JC: Yes, but I’ve prepared a new vocal and orchestra score for this show.

OM: Excellent! Thank you, Jim! We’re looking forward to hearing it.

JC: See you Saturday. Bye. Exit Jim Cooper.

OM: This is exciting, oui?

BK: Hmm. Well, for most of us this is our first try at Ruddigore so we don’t know differences between a fall back performing version with cuts and rewrites and a recovered original version. It’s just Ruddigore to us.   

OM: It will be wonderful, really! I’m looking forward to meeting you, Kevin, and to seeing you again, Brett. Best wishes to all!

BK and KM: Thank you! See you Saturday!

Troupers Light Opera will perform Ruddigore, or the Witch’s Curse at the Norwalk Concert Hall, located on 125 East Avenue in Norwalk, Connecticut, on Saturday, April 6 and Saturday, April 13, 2019. Matinees are @ 2:30, Evenings are @ 7:30.

Kevin Miller directs the production; Eric Kramer conducts a full orchestra. Principals in the cast include Michael Costantino, Wendy Falconer, Chris Hetherington, Ben Hoyer, John Matilaine, Erick Sanchez-Canahuate, Marian Shulman, Frank Sisson, Gisella Surapina, Pia Romano. plus members of the chorus.

For tickets please visit the Troupers Website: trouperlightopera.org or call 800-838-3006.

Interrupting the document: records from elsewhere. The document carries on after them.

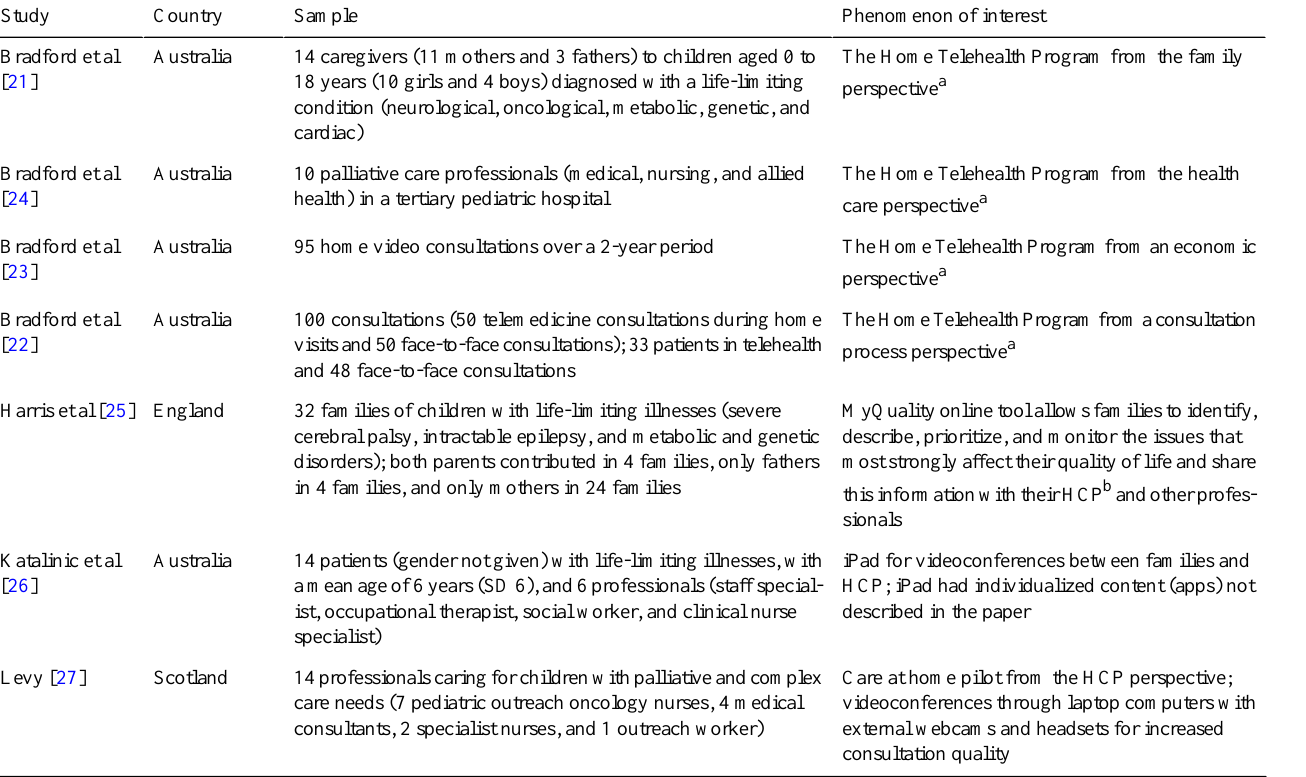
Table 2. Study sample and phenomenon of interest.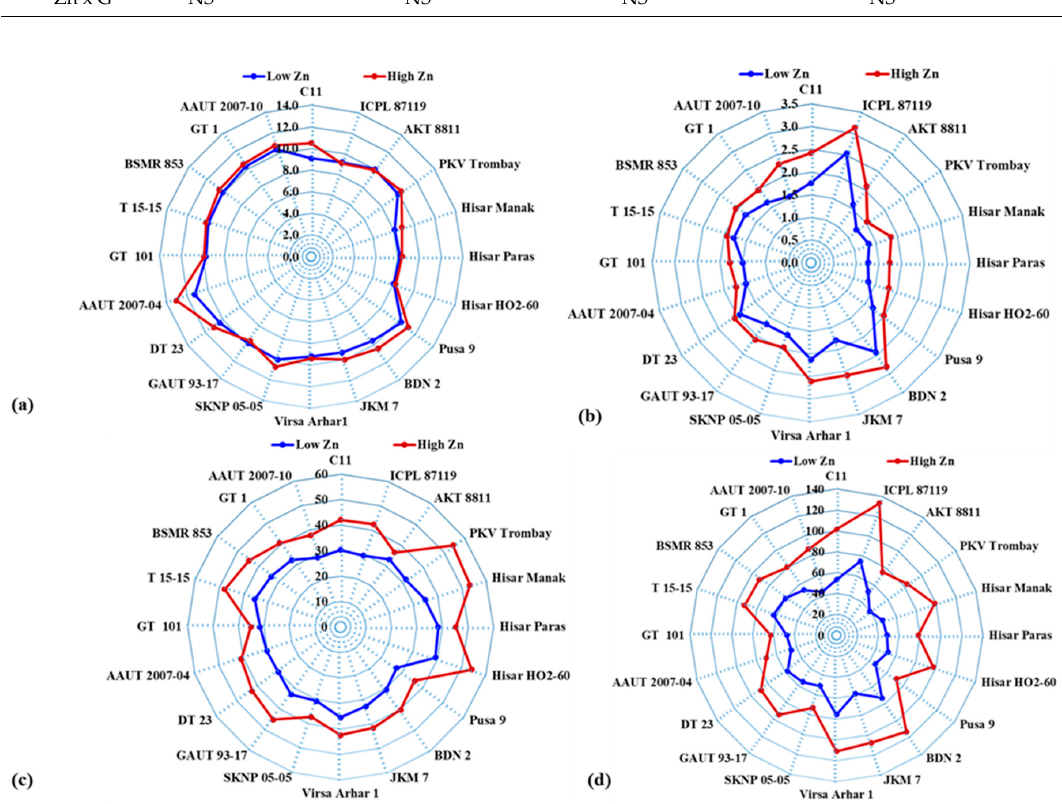
Figure 2. Radar diagrams showing mean ( a ) 100 seed weight (g), ( b ) seed yield (t ha − 1 ), ( c ) seed zinc (Zn) concentration (mg kg − 1 ), and ( d ) seed Zn uptake (g ha − 1 ) of pigeonpea genotypes grown under low and high Zn treatments.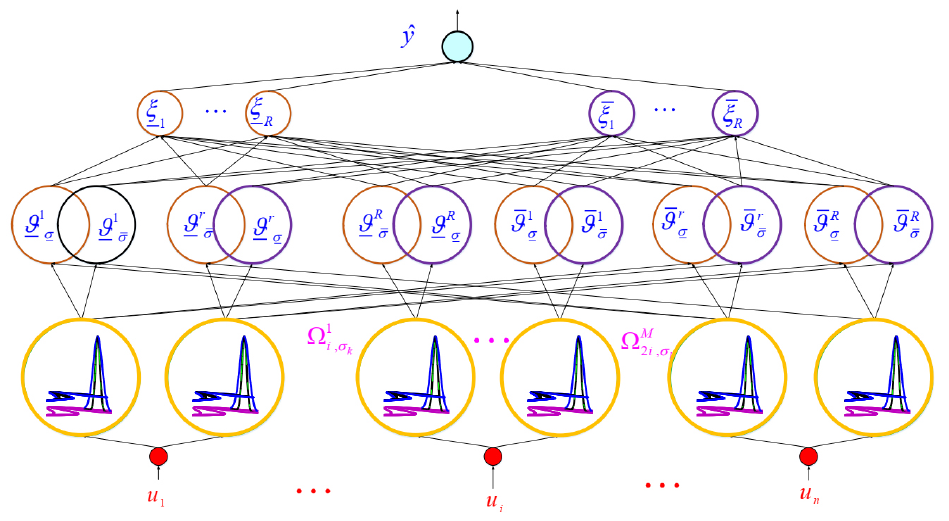
Figure 2. Structure of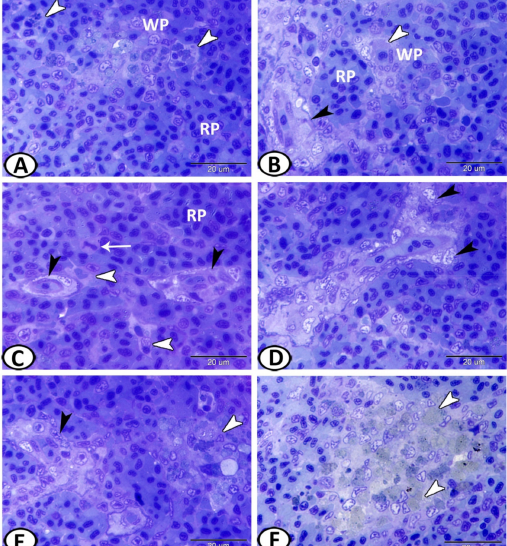
Figure 2. Semithin sections of the spleen stained with toluidine blue. ( A , B ) The spleen of molly fish illustrates the components of the parenchyma, the red pulp (RP), and the white pulp (WP). Note the macrophages (white arrowheads) and ellipsoids (black arrowheads). ( C ) The red pulp (RP) consisted mainly of erythroid cells, which comprised the majority of the splenic parenchyma. Splenic cords were a mesh of fibroblast-like cells (black arrowheads) that typically surrounded ellipsoids. Note the mitotic cells (arrow) and macrophages (white arrowheads). ( D ) The ellipsoids consisted of cuboidal endothelial cells (black arrowheads). ( E , F ) Melanomacrophage centers (white arrowheads) contained varying amounts of pigment localized in close relation to the ellipsoids (black arrowheads).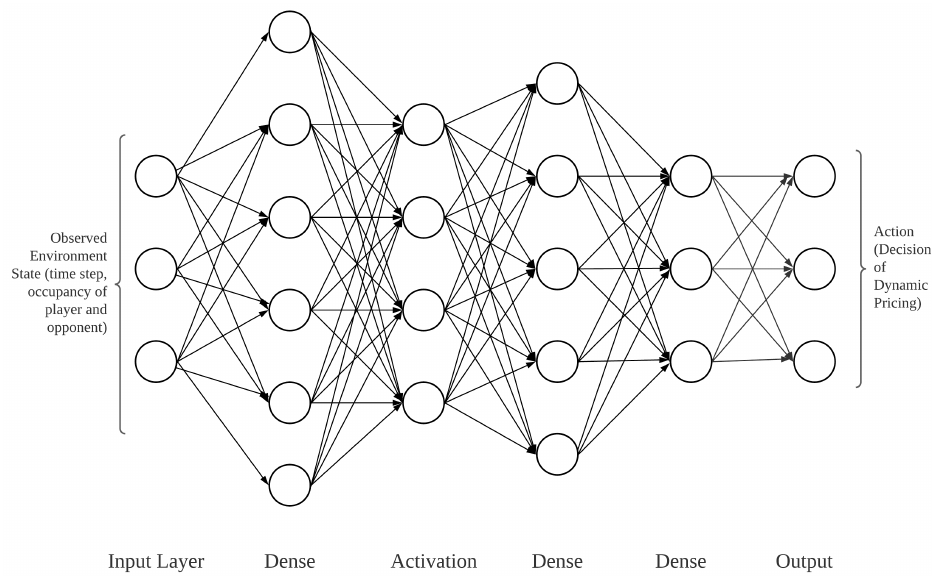
Figure 9. Architecture of the proposed neural network model.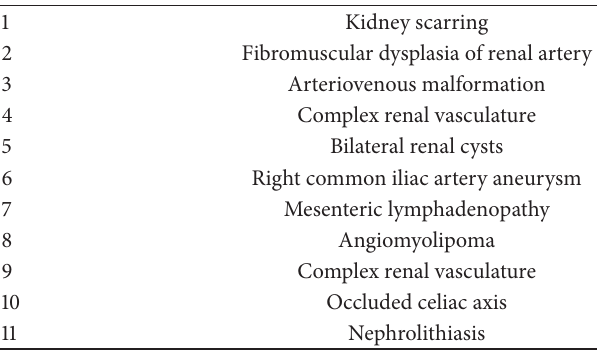
Table 1: Unfavorable findings on CT renal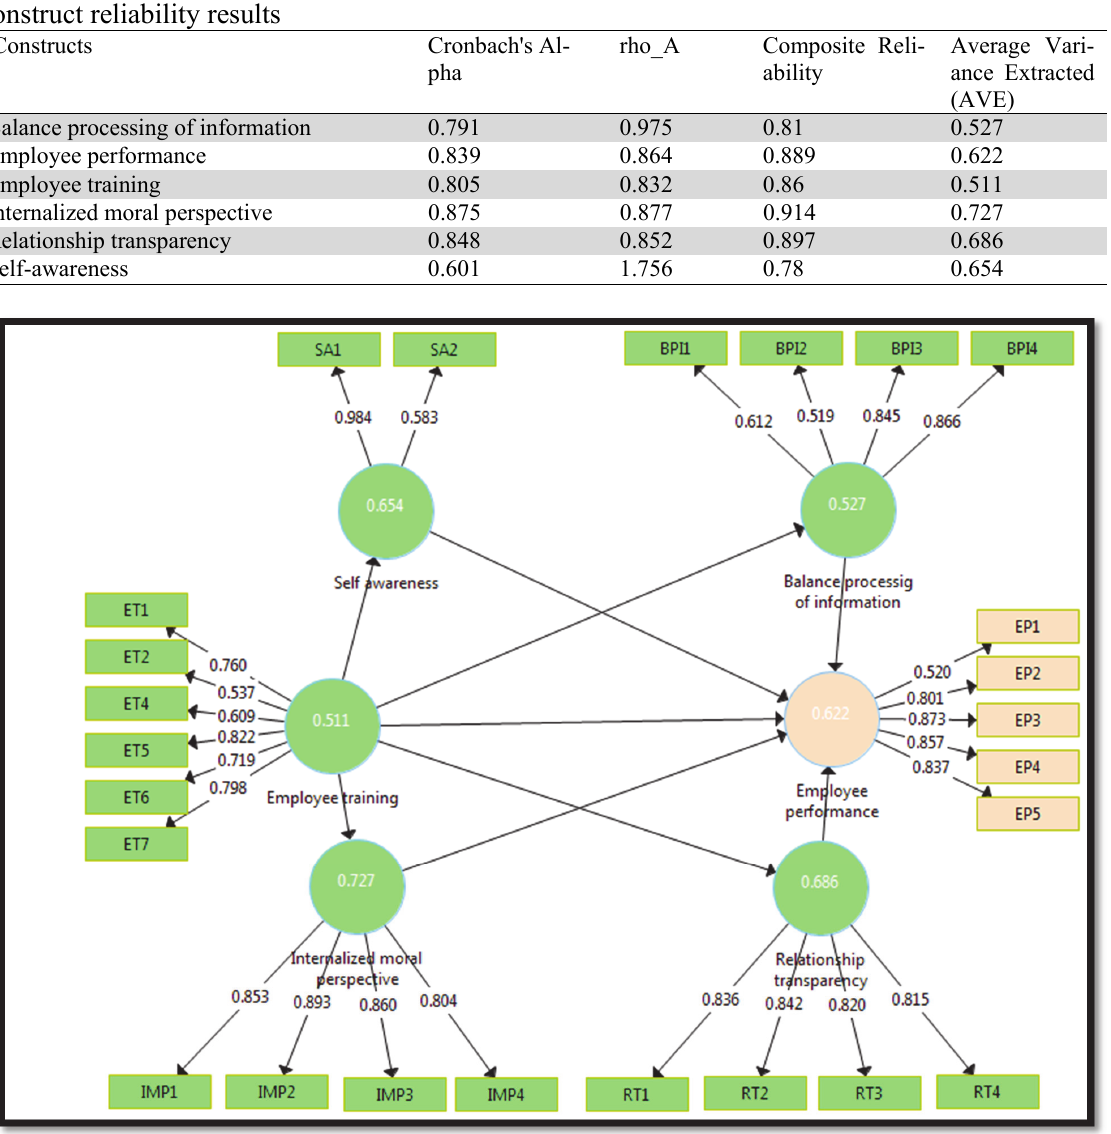
Fig. 2. Results of construct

* It’s typically performed by companies dedicated to G & S, who’ve done most often the big three (H.M.S. Pinafore, The Pirates of Penzance, and The Mikado), who’ve also often, not ‘orphan,’ done next three (Iolanthe, The Yeomen of the Guard, and The Gondoliers), excellent creations, these, but they are bigger productions, and then, after several rotations of the six above, one or two of the next four (The Sorcerer, Patience, Princess Ida, and Ruddigore) will surface, entertain, and be filed away for another decade. That’s ten. Each of the ten G & S operas is sui generis, I certainly think, even if, compared to Victor Herbert’s or Franz Lehar’s operettas, they sound a lot alike.

The three other G & S collaborations (Thespis, Utopia, Limited, and The Grand Duke) are like the relatives talked about at Thanksgiving but you never hear from them. But…The Troupers have performed Utopia, Limited in the distant past and Thespis in the very recent past. Only The Grand Duke left! Bless the Troupers Light Opera Company for their occasional revivals of Ruddigore over their 70 plus years of performing G & S. So here we are again!

** This overture and, indeed, the whole reconstructed original score is available on a 1989 TER 2 CD set, based on performances by the New Sadler’s Wells Opera. It’s wonderful. The differences between the revised version and the original are mostly in the second Act: the restoration of deleted verses and even whole numbers. The ‘new’ (now traditional) Ruddigore overture was put together by Geoffrey Toye for the 1920 D’Oyly Carte revival, where also the cuts in Act II were made.

A (relatively) complete discography for Ruddigore is presented on OperaMetro on the page Historic Recordings. But…know that this discography of Ruddigore, including CDs and DVDs, being posted in fall of 2014, the first season for OM, alas, is at the very bottom of the page!! How can this be true? Patience! Cruise down slowly: there are several other interesting reviews there, as in: when was the last time you listened to the Sutherland/Pavarotti Turandot? Would you love it more in remastered sound? OM has a past, my friends…

Embrace the Troupers! See you Saturday, hopefully.